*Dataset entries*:
*** Begin section ***

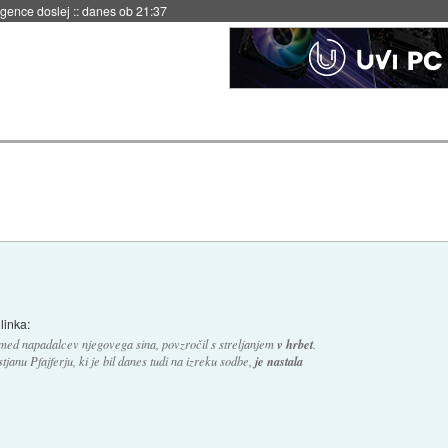
igence doslej
::
danes ob 21:37
linka:
 izmed napadalcev njegovega sina, povzročil s streljanjem
v hrbet
.
anu Pfajferju, ki je bil danes tudi na izreku sodbe,
je nastala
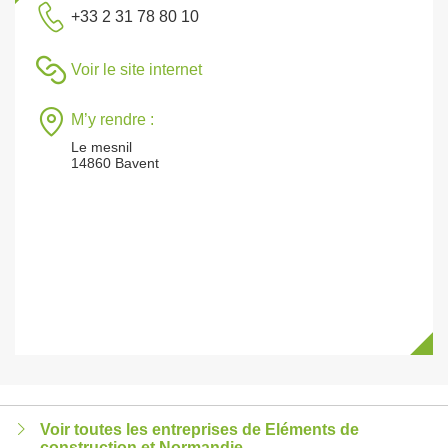
+33 2 31 78 80 10
Voir le site internet
M’y rendre :
Le mesnil
14860 Bavent
Voir toutes les entreprises de Eléments de
construction et Normandie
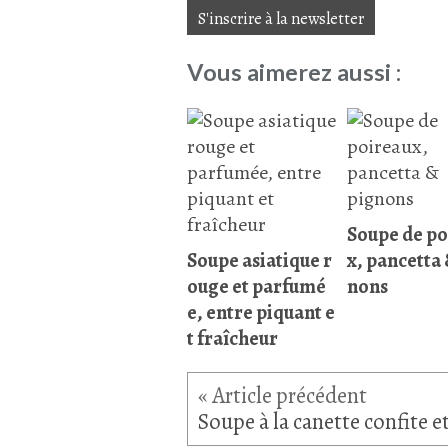
S'inscrire à la newsletter
Vous aimerez aussi :
Soupe de po
Soupe asiatique r
x, pancetta 
ouge et parfumé
nons
e, entre piquant e
t fraîcheur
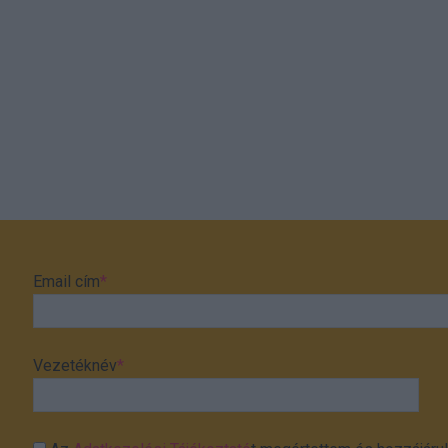
Email cím
*
Vezetéknév
*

*** End section ***

*What you should do*: Could you find each line in the entries that contains the string "danes" and copy it?

*Task output*:
danes ob 21:37
anu Pfajferju, ki je bil danes tudi na izreku sodbe,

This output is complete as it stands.